Image: Brett Boardman
The Vision 2020 plan (2017–20), funded by the Victorian government and philanthropic donations, supplanted the Ancher Mortlock Woolley masterplan in 2017. In a limited competition, Architectus, with the Danish firm Schmidt Hammer Lassen, was selected to design the redevelopment. With Andronas Conservation Architecture as heritage consultants – building on Lovell Chen’s earlier heritage studies and strategic plan (1985–2012) – the team has completed a comprehensive second-stage refurbishment, revitalizing 15 of the 28 major spaces on the Library’s current map. Its signature is the restored Ian Potter Queen’s Hall, the earliest reading room behind the 1869–70 portico.3 The work also includes the great polished stone stair (1906–13) leading up to the octagonal Reading Room Dome; Hansen Hall (1863–64), between Mr Tulk cafe (1961) and the main entrance; the interstices between the Dome and the squared wings around it; and the Isabella Fraser Room, a function area on the La Trobe Street frontage. The former Trescowthick Information Centre has been reconfigured as the Quad, and the library’s four triangular courtyards (three of which were roofed in the 1990s) have been repurposed.

________________________________________

→ QUESTIONS TO ANSWER
[a] Which firms does the passage on the library redevelopment name as part of the design team or as authors of the earlier heritage work? List each one.
[b] Carry on the passage about the library redevelopment from the point where it ends.
The records have no connection to the passage on the library redevelopment.

→ Source data
________________________________________

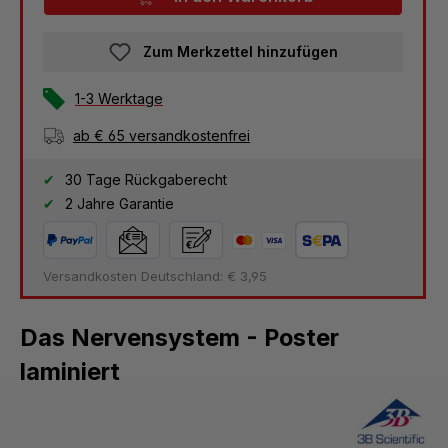
Zum Merkzettel hinzufügen
1-3 Werktage
ab € 65 versandkostenfrei
30 Tage Rückgaberecht
2 Jahre Garantie
Versandkosten Deutschland: € 3,95
Das Nervensystem - Poster
laminiert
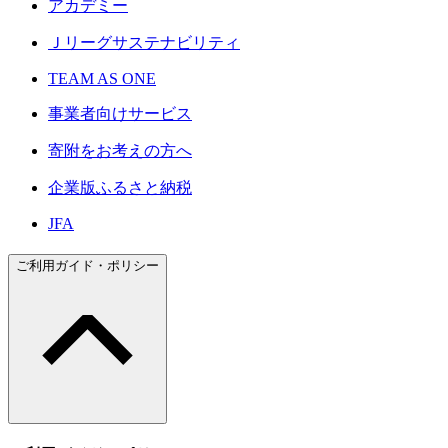
アカデミー
Ｊリーグサステナビリティ
TEAM AS ONE
事業者向けサービス
寄附をお考えの方へ
企業版ふるさと納税
JFA
ご利用ガイド・ポリシー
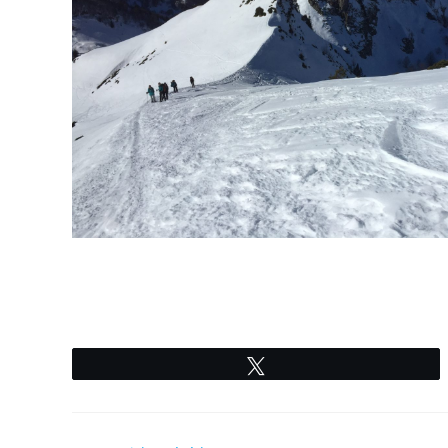
Tweetez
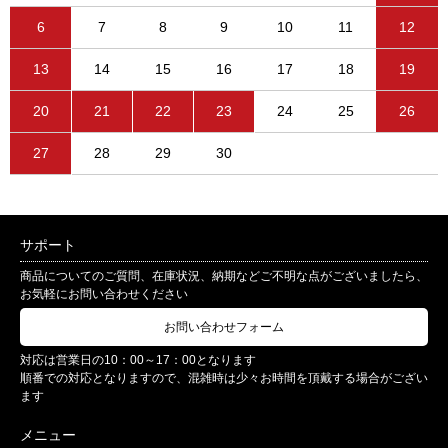
6
7
8
9
10
11
12
13
14
15
16
17
18
19
20
21
22
23
24
25
26
27
28
29
30
サポート
商品についてのご質問、在庫状況、納期などご不明な点がございましたら、
お気軽にお問い合わせください
お問い合わせフォーム
対応は営業日の10：00～17：00となります
順番での対応となりますので、混雑時は少々お時間を頂戴する場合がござい
ます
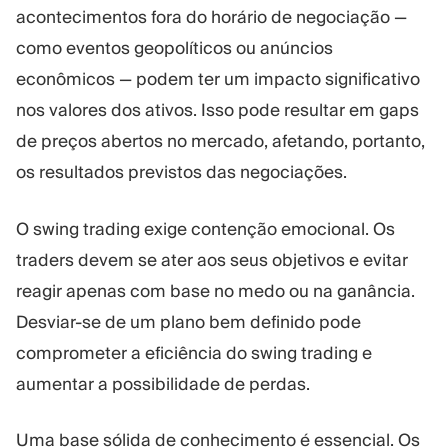
acontecimentos fora do horário de negociação —
como eventos geopolíticos ou anúncios
econômicos — podem ter um impacto significativo
nos valores dos ativos. Isso pode resultar em gaps
de preços abertos no mercado, afetando, portanto,
os resultados previstos das negociações.
O swing trading exige contenção emocional. Os
traders devem se ater aos seus objetivos e evitar
reagir apenas com base no medo ou na ganância.
Desviar-se de um plano bem definido pode
comprometer a eficiência do swing trading e
aumentar a possibilidade de perdas.
Uma base sólida de conhecimento é essencial. Os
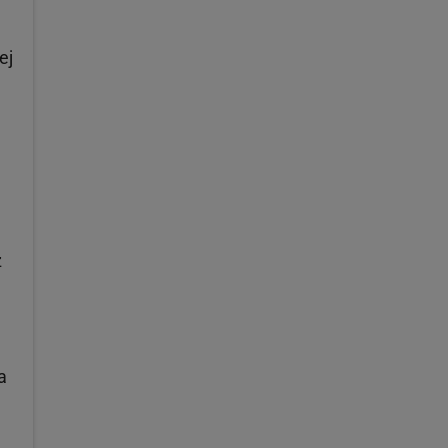
ej
z
a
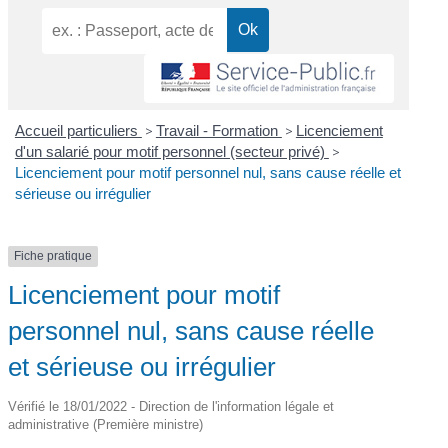
Accueil particuliers
>
Travail - Formation
>
Licenciement
d'un salarié pour motif personnel (secteur privé)
>
Licenciement pour motif personnel nul, sans cause réelle et
sérieuse ou irrégulier
Fiche pratique
Licenciement pour motif
personnel nul, sans cause réelle
et sérieuse ou irrégulier
Vérifié le 18/01/2022 - Direction de l'information légale et
administrative (Première ministre)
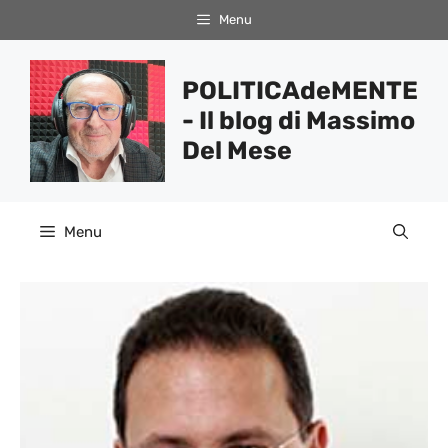
Vai
Menu
al
contenuto
POLITICAdeMENTE
- Il blog di Massimo
Del Mese
Menu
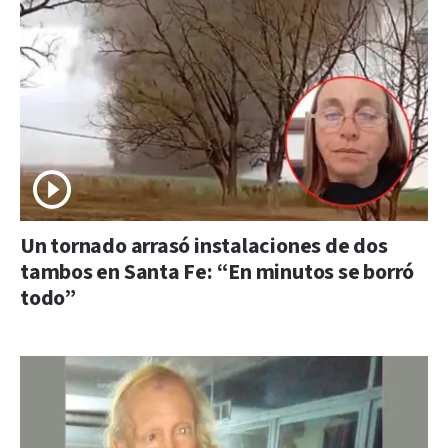
Un tornado arrasó instalaciones de dos
tambos en Santa Fe: “En minutos se borró
todo”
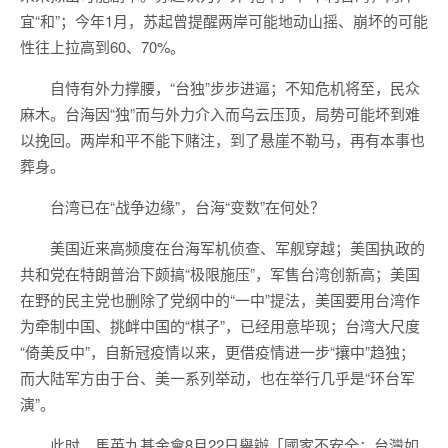
宜“和”；今年1月，苏起曾提醒两岸可能地动山摇、崩坏的可能
性往上拉高到60、70%。
自恃有外力撑腰，“台独”步步进逼；不知危机将至，民众
麻木。台海因“独”而与外力介入而乌云压顶，局势可能坏到难
以挽回。两岸和平不能下赌注，到了悬崖不勒马，再有本事也
葬身。
台湾已在“战争边缘”，台海“变数”在何处？
美国近来高频度在台海军机侦查、军舰穿越；美国执政的
共和党在特朗普治下颇搞“极限施压”，军售台湾创新高；美国
在野的民主党也删除了党纲中的“一中”提法，美国要用台湾作
为牵制中国、挑衅中国的“棋子”，已经用意毕现；台湾大尺度
“倚美反中”，自新冠疫情以来，更借疫情进一步“攘中”趋独；
而大陆军方由于台、美一系列举动，也在举行几乎是“环台军
演”。
此时，馬英九基金會8月22日舉辦「國家不安全：台灣如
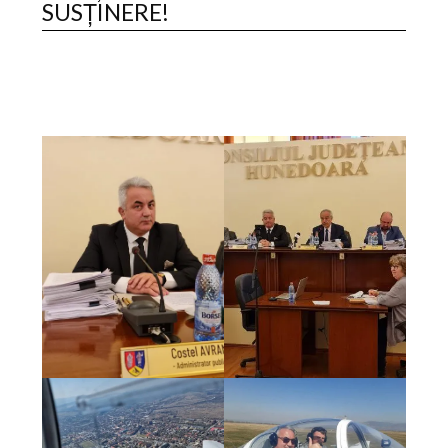
SUSȚINERE!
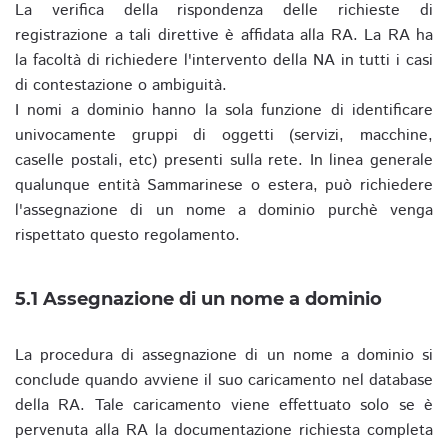
La verifica della rispondenza delle richieste di
registrazione a tali direttive è affidata alla RA. La RA ha
la facoltà di richiedere l'intervento della NA in tutti i casi
di contestazione o ambiguità.
I nomi a dominio hanno la sola funzione di identificare
univocamente gruppi di oggetti (servizi, macchine,
caselle postali, etc) presenti sulla rete. In linea generale
qualunque entità Sammarinese o estera, può richiedere
l'assegnazione di un nome a dominio purchè venga
rispettato questo regolamento.
5.1 Assegnazione di un nome a dominio
La procedura di assegnazione di un nome a dominio si
conclude quando avviene il suo caricamento nel database
della RA. Tale caricamento viene effettuato solo se è
pervenuta alla RA la documentazione richiesta completa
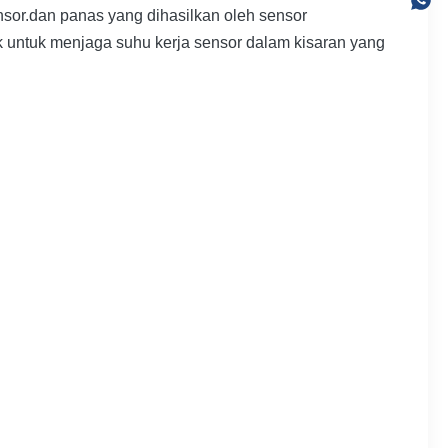
nsor.dan panas yang dihasilkan oleh sensor
nk untuk menjaga suhu kerja sensor dalam kisaran yang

________________________________________

→ TASK-BY-TASK ANSWERS
[a]
- Architectus
- Schmidt Hammer Lassen
- Andronas Conservation Architecture
- Lovell Chen

[b]
The new surfaces gleam as if built yesterday. Several spaces look bare on initial impression: in their new uniformity of colour, Queen’s Hall, Hansen Hall and the genealogy and arts collections appear almost as if waiting for occupancy, waiting for something to happen. But isn’t that what a library should suggest? And its new occupancy is only just unfolding, after all. These interiors leave room for the library to grow into them, visually and in memory. The architects’ work for Vision 2020 is not externally focused, as Ken Woolley’s work had been. Ancher Mortlock Woolley’s internal spaces were clean-ups, with the fitouts strictly framed by the basic structure. Architectus and Schmidt Hammer Lassen Architects has sustained a lighter hand; its refurbishment is more playful and kinetically relaxed, improvising on circumstance, working changes through and around the basic structure.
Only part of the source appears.